PROVIDED INFORMATION:
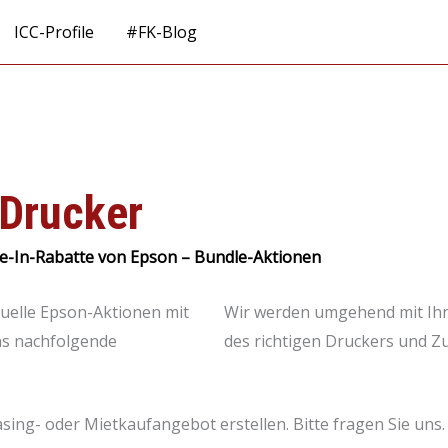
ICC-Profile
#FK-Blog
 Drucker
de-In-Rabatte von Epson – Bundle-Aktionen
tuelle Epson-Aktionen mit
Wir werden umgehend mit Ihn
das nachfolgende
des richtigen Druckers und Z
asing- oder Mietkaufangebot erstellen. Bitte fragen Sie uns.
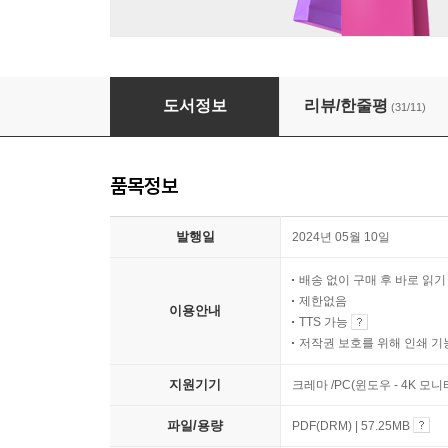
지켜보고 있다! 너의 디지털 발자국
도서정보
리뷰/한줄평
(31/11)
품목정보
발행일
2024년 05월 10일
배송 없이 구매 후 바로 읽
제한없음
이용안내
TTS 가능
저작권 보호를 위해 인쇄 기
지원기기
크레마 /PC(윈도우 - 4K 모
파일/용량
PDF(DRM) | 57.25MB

==

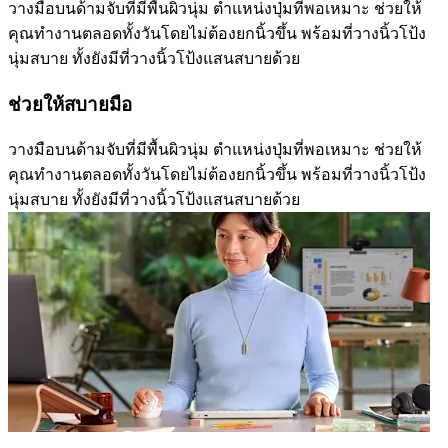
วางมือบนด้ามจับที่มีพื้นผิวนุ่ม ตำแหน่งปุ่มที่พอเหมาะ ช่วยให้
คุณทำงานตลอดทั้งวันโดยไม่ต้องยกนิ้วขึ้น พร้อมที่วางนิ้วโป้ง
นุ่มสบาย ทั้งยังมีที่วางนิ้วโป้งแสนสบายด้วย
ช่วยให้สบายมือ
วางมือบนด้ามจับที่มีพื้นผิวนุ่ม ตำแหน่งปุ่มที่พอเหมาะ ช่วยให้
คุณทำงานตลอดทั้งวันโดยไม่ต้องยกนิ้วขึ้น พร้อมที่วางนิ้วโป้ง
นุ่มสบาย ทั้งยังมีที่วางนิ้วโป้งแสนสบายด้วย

==

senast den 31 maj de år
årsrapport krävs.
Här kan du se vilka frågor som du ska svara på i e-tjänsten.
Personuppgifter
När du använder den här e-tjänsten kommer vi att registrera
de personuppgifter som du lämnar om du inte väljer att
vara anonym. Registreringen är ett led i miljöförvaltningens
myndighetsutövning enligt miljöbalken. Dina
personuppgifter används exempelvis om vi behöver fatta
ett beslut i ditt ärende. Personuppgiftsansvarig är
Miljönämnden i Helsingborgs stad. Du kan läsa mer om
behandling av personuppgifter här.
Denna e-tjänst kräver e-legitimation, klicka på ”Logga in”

WHAT THE TASK REQUIRES: In the listing above, find the line with "Här kan du se" and the line with "Denna e-tjänst kräver", then print exactly those lines and every line between them.

YOUR SOLUTION:
Här kan du se vilka frågor som du ska svara på i e-tjänsten.
Personuppgifter
När du använder den här e-tjänsten kommer vi att registrera
de personuppgifter som du lämnar om du inte väljer att
vara anonym. Registreringen är ett led i miljöförvaltningens
myndighetsutövning enligt miljöbalken. Dina
personuppgifter används exempelvis om vi behöver fatta
ett beslut i ditt ärende. Personuppgiftsansvarig är
Miljönämnden i Helsingborgs stad. Du kan läsa mer om
behandling av personuppgifter här.
Denna e-tjänst kräver e-legitimation, klicka på ”Logga in”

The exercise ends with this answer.